Die Syrerinnen und Syrer wünschten sich ein Leben in Würde, dazu zähle auch eine neue Kultur des Respekts und der Mitverantwortung im Verhältnis zwischen Bürger und Staat. Dies werde zwar Zeit brauchen, erste Schritte sollten aber schon jetzt beginnen. Ein positiver Schritt bei der Aufarbeitung des furchtbaren Krieges in Syrien sei die Generalamnestie von Ende April für bestimmte Vergehen im Rahmen dieses Krieges gewesen, deren Umsetzung jedoch noch verbessert werden sollte.

Österreich sei so weit wie möglich auf vielerlei Weise im Dialog mit Syrien, sowohl mit den Behörden als auch der Zivilgesellschaft. Jede Politik müsse sich letztlich daran messen lassen, ob sie zu einer Verbesserung der Lebensumstände der Menschen beiträgt, sagte der Botschafter.

Gebet um Frieden

Bei der Tagung wurde neben den Vorträgen und Diskussionen bei einer Vesper und einer Messe für den Frieden in Syrien und auf der ganzen Welt gebetet. Dem Gottesdienst am Dienstag stand der Salzburger Weihbischof Hansjörg Hofer vor. Friede bedeute "liebende Solidarität zwischen Menschen und Völkern, die weltweite Garantie von Menschenrechten und Menschenwürde, die gemeinsame Verantwortung für die Schöpfung – und der Friede ist letztlich die schönste Frucht der Gerechtigkeit", zitierte Hofer den austrobrasilianischen Bischof Erwin Kräutler.
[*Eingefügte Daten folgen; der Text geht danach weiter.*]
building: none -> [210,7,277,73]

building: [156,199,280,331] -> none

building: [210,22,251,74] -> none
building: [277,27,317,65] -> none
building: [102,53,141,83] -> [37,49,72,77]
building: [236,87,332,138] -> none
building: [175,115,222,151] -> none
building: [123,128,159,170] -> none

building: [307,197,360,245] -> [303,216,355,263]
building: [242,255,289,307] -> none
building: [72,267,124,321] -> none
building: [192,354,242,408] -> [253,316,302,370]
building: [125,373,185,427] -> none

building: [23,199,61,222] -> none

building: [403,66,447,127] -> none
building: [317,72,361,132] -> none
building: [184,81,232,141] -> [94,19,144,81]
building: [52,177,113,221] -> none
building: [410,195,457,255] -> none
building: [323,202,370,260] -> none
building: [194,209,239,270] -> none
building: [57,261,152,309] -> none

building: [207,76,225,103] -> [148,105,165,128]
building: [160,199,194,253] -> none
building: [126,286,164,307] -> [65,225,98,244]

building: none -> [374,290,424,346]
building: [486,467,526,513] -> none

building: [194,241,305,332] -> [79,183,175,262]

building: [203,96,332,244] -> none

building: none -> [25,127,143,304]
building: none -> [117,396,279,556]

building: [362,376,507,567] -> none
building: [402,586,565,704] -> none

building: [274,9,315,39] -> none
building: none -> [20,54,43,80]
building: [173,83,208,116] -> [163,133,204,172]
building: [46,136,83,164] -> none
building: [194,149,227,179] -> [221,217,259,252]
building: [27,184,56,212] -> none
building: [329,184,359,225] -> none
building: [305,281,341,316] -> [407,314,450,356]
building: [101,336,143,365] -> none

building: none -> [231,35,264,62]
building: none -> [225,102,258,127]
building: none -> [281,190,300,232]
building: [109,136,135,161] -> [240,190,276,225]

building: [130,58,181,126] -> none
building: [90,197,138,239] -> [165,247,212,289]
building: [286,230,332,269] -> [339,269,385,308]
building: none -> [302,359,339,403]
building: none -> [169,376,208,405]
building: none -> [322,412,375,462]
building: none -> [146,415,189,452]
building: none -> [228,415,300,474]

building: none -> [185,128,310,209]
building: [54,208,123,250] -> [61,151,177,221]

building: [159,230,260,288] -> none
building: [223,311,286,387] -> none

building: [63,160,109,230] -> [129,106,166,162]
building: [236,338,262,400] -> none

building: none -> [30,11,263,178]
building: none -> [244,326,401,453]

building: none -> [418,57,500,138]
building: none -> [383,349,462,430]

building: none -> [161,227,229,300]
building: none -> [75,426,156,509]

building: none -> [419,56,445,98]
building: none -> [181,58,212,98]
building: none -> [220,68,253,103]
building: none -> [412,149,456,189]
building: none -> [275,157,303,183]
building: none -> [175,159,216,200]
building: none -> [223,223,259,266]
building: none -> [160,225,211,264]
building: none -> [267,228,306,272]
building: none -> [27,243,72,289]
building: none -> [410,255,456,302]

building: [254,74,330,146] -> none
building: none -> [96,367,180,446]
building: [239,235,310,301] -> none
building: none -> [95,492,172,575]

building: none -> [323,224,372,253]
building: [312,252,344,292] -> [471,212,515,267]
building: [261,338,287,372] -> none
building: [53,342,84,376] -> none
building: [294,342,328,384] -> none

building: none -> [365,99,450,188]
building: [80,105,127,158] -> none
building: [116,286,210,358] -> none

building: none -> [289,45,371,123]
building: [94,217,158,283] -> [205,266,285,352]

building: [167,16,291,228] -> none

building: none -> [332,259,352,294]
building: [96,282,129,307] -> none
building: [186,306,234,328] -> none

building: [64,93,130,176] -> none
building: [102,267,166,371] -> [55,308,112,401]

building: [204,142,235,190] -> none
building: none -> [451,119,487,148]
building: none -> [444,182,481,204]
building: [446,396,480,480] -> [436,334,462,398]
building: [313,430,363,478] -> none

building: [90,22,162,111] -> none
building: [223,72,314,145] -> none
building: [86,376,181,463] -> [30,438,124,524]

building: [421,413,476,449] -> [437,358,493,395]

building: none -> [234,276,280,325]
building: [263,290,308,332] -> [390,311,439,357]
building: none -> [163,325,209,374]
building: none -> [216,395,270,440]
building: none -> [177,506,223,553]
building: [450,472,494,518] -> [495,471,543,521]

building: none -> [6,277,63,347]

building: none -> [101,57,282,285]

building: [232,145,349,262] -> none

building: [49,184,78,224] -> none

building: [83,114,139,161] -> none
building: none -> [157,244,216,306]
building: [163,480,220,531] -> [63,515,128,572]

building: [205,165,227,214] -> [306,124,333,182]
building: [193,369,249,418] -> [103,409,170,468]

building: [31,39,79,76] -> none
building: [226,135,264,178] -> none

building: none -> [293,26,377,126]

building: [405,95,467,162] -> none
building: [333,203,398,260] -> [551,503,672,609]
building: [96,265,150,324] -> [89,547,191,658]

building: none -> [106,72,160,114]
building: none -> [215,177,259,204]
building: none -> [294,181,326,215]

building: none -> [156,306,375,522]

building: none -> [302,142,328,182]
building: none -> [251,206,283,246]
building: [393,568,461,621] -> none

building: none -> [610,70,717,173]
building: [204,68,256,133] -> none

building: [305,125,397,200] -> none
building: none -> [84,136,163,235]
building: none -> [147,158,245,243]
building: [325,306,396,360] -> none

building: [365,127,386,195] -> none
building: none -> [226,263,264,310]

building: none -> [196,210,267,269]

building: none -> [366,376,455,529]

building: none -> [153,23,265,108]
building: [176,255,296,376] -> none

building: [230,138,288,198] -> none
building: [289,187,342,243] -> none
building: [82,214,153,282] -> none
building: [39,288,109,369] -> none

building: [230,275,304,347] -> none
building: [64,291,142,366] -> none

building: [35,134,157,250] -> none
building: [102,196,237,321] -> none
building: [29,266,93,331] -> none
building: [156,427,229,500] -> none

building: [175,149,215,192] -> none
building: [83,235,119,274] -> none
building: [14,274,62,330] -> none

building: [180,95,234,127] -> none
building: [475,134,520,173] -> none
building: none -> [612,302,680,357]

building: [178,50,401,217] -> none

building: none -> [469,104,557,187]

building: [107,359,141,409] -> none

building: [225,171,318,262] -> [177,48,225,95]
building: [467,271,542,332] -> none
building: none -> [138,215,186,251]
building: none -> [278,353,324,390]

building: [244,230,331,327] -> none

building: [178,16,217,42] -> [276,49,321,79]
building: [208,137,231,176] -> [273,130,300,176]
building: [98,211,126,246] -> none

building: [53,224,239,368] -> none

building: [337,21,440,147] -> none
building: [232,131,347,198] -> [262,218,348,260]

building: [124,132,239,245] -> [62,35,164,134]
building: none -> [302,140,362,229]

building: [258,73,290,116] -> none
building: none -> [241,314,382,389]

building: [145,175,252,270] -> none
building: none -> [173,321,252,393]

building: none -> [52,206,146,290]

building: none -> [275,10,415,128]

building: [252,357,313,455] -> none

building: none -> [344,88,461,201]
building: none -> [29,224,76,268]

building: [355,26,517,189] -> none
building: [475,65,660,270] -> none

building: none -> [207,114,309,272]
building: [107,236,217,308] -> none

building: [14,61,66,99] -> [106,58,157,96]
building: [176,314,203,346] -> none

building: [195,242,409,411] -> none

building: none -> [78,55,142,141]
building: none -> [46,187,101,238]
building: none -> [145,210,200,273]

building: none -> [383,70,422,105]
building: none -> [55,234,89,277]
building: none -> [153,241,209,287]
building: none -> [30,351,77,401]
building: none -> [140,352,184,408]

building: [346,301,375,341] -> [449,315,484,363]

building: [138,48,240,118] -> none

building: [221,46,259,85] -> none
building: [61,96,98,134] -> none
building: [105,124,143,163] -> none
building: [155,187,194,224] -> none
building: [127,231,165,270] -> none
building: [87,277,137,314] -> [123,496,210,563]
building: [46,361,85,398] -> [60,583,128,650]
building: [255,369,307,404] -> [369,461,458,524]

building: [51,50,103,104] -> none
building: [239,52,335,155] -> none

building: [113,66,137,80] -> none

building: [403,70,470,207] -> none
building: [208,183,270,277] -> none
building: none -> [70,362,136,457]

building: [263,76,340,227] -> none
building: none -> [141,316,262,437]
Der Innsbrucker Bischof Hermann Glettler stellte seinen Impulsvortrag unter das Motto "In Zeiten des Krieges den Frieden vorbereiten." Bischof Glettler sprach von einem "friedensethischen Dilemma des Verteidigungskrieges". Aber: "Wir dürfen uns nicht an den Krieg gewöhnen", so Glettler. Die Grundsehnsucht nach dem Frieden dürfe nicht verloren gehen.